**Passage to read:**
▬▬▬▬▬▬▬▬▬▬

# Trying to find a program



## onizetsu666

Okay so I have been using sketchbook pro for a few years now and I feel as if I need to expand. I love sketchbook pro because of how easy it is to draw on my touchscreen laptop and that if feels as if I am using actual paper. Problems that I have had are: the more complicated brushes are not as clean and are "grainy" so to say. Also there are not a lot of different brushes that I have seen people make. I have tried Photoshop a bit but I don't want to take forever to learn how to use the software when I am trying to learn how to draw better in general. I have not tried downloading any extensions because most of them are paid and I am trying to stick with free software. I have also tried Paint Tool SAI and I like it...I draw anime so I have seen other artists use it but I cant get the results I desire. So these are a few of my pet peeves and what not 
One: it drives me bonkers how I cant move the canvas around with the two touch finger technique. I keep having to manually change my zoom and use scroll bars. I hate doing it.

▬▬▬▬▬▬▬▬▬▬

**Provided material:**
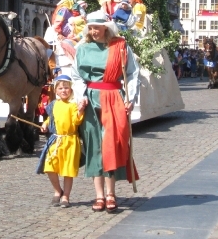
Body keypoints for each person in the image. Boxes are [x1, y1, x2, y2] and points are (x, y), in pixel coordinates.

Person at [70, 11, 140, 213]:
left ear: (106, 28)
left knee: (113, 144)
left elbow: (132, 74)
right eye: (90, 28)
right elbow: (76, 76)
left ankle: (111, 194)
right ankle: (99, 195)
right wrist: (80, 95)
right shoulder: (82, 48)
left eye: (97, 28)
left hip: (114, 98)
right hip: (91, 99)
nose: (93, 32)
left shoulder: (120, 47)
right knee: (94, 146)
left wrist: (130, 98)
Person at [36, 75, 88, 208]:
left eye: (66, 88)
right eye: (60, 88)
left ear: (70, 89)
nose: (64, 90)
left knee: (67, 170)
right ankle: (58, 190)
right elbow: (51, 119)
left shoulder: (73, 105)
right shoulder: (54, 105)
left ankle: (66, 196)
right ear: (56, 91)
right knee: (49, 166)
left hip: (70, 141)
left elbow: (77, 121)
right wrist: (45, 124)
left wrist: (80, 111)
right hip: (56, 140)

▬▬▬▬▬▬▬▬▬▬

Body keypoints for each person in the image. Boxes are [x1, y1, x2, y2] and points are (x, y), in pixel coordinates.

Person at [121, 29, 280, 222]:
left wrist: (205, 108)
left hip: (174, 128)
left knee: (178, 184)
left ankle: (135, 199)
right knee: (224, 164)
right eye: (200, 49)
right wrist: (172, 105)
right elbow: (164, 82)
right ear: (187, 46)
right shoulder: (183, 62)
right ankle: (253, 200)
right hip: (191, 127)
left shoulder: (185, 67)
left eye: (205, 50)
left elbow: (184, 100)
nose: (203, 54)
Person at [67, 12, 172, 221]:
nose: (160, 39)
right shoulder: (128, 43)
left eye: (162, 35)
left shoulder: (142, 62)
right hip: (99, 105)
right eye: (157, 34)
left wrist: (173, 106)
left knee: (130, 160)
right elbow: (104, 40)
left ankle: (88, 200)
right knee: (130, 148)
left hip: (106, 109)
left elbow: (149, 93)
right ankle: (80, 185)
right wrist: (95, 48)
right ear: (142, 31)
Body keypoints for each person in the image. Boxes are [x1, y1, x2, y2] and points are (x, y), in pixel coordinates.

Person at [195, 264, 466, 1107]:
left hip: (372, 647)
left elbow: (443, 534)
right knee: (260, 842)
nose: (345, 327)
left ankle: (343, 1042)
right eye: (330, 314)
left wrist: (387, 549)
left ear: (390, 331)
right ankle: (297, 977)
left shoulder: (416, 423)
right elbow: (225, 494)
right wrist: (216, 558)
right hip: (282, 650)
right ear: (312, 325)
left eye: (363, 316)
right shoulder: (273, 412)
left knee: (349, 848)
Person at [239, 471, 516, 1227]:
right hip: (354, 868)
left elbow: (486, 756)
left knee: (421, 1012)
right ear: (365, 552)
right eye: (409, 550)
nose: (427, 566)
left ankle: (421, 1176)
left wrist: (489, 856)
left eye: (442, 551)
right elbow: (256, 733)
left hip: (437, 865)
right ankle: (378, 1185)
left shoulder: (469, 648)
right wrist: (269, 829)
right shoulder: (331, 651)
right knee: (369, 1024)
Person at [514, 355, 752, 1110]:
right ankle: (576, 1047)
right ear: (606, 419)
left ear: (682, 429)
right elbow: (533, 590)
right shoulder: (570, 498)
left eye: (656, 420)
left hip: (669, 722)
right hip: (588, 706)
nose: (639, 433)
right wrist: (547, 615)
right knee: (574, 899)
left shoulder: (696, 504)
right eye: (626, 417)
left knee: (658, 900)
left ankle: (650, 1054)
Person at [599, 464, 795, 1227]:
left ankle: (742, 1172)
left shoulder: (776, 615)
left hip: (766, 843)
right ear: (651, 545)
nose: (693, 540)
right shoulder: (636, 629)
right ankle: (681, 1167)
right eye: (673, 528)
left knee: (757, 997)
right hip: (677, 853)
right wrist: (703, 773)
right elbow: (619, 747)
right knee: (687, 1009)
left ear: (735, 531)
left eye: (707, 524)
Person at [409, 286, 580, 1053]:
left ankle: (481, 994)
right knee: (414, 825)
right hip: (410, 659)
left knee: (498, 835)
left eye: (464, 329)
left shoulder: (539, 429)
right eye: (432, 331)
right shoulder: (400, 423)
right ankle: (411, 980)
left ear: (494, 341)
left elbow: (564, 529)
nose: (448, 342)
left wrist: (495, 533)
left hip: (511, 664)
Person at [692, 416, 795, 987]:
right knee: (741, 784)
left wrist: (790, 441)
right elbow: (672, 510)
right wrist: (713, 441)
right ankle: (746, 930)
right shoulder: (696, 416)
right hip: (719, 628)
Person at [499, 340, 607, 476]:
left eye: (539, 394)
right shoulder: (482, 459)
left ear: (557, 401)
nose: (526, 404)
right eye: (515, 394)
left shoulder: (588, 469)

▬▬▬▬▬▬▬▬▬▬

**Directions:**
Please summarize the forum post in two sentences. The items above are separate material, unrelated to the forum post.

**Answer to the exercise:**
After a few years of using Sketchbook Pro, which is easy to draw with on a touchscreen laptop and feels like real paper, the poster wants to expand because its more complicated brushes are grainy and few brushes are available. Photoshop would take too long to learn, paid extensions are out because the poster wants to stick with free software, Paint Tool SAI doesn't give the desired results, and having to zoom and scroll manually instead of moving the canvas with two fingers is a major annoyance.